DIRECTIONS =>
**1)** At which conference was the paper on impulsive-stationary sound separation presented, according to the text about it?
**2)** Continue the text about impulsive-stationary sound separation from its last sentence.

TEXT SHOWN =>
*****

IS³ : Generic Impulsive-Stationary Sound Separation in Acoustic Scenes using Deep Filtering

Authors: C. Berger, P. Stamatiadis, R. Badeau, S. Essid

Welcome to the IS³ repository! This repository contains the code and resources for the paper: "IS³ : Generic Impulsive-Stationary Sound Separation in Acoustic Scenes using Deep Filtering", presented at WASPAA 2025.

This repository is a work in progress and some components are not yet complete. Please contact us for more information on anything specific.

Abstract

We are interested in audio systems capable of performing a differentiated processing of stationary backgrounds and isolated acoustic events within an acoustic scene, whether for applying specific processing methods to each part or for focusing solely on one while ignoring the other. Such systems have applications in real-world scenarios, including robust adaptive audio rendering systems (e.g., EQ or compression), plosive attenuation in voice mixing, noise suppression or reduction, robust acoustic event classification or even bioacoustics.

*****

RECORDED DATA =>
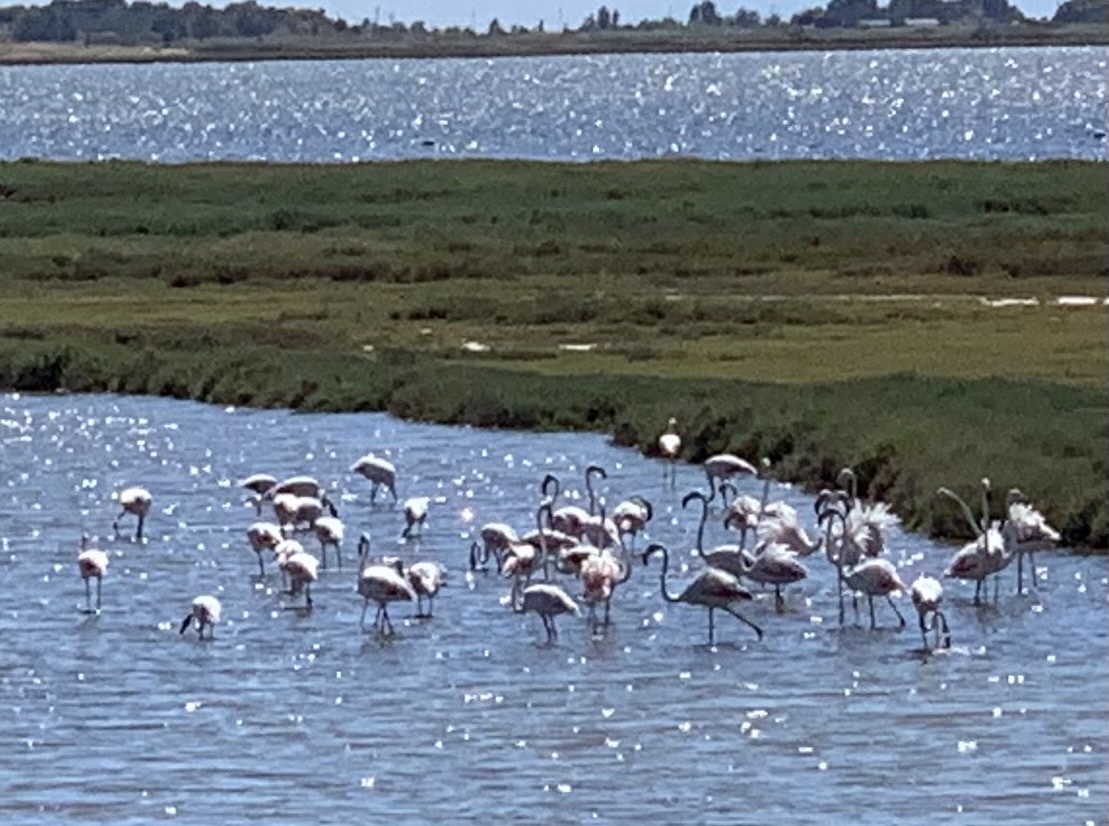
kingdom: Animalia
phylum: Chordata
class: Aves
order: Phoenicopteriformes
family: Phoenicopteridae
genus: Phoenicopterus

*****

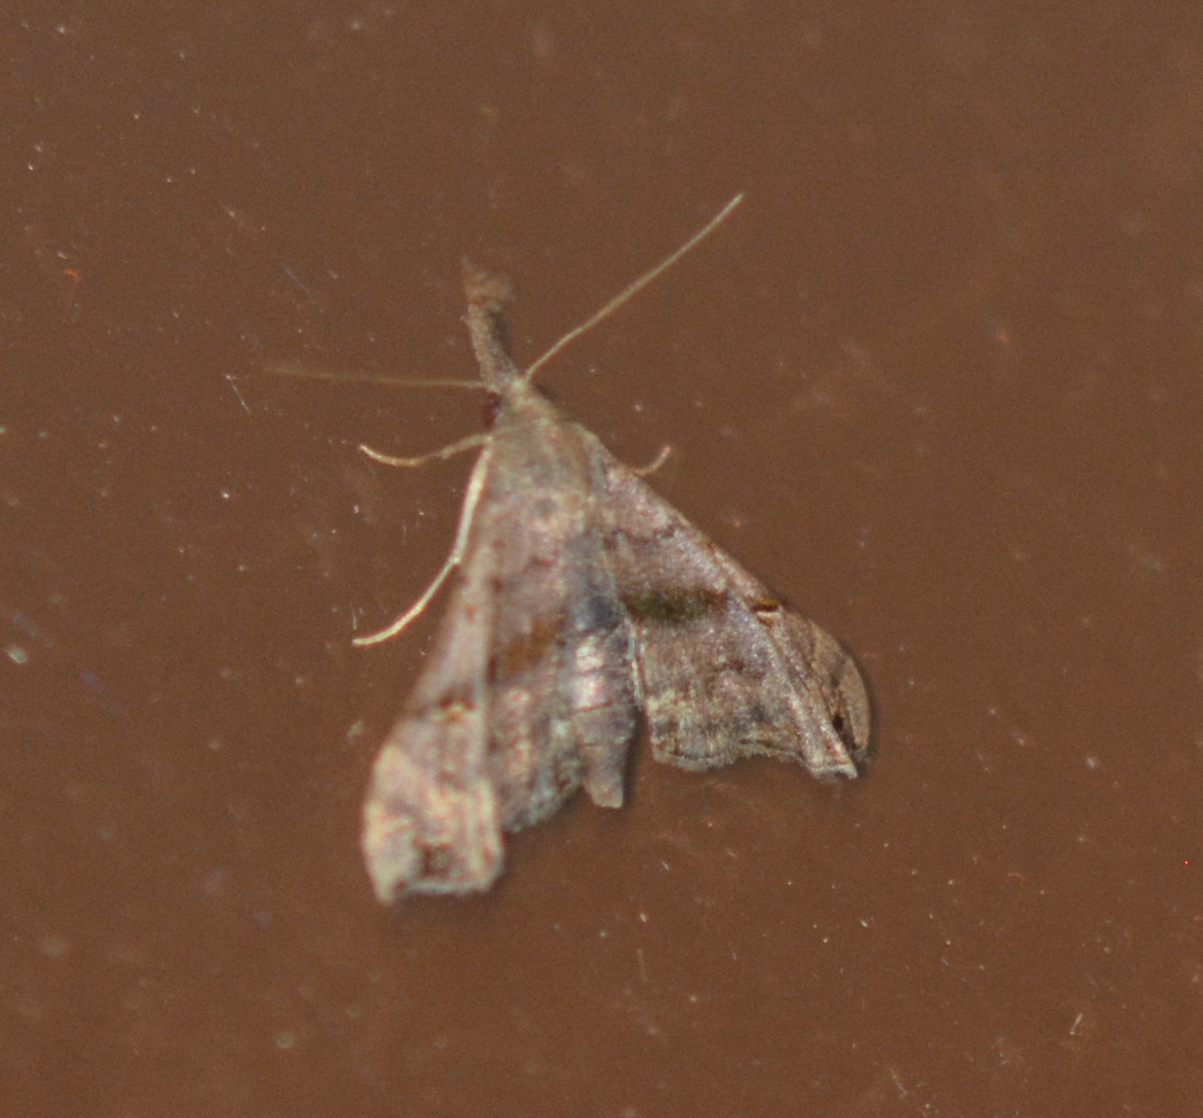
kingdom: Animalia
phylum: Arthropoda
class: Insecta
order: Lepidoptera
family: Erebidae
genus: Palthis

*****

RESULTS FOR THE EXERCISE =>
**1)** WASPAA 2025

**2)**
To this end, we introduce IS³, a neural network designed for Impulsive–Stationary Sound Separation, that isolates impulsive acoustic events from the stationary background using a deep filtering approach, that can act as a pre-processing stage for the above-mentioned tasks. To ensure optimal training, we propose a sophisticated data generation pipeline that curates and adapts existing datasets for this task. We demonstrate that a learning-based approach, build on a relatively lightweight neural architecture and trained with well-designed and varied data, is successful in this previously unaddressed task, outperforming the Harmonic–Percussive Sound Separation masking method, adapted from music signal processing research, and wavelet filtering on objective separation metrics.

Links

🔊 Audio examples

📄 Paper

Set-up

Environment variables

You need to set the following environment variables:

DATA_DIR: path to the root directory where the datasets will be generated and stored
REPO_SAVE: path to your repository folder (where you cloned this repository) or a mirrored one (used to save the results of the experiments)

IS³

Data generation

We provide a data generation pipeline that creates training, validation and test sets for the impulsive-stationary sound separation task. The pipeline uses existing datasets of isolated sound events and acoustic scenes, combines them with various augmentations and generates mixtures with their corresponding ground truth sources.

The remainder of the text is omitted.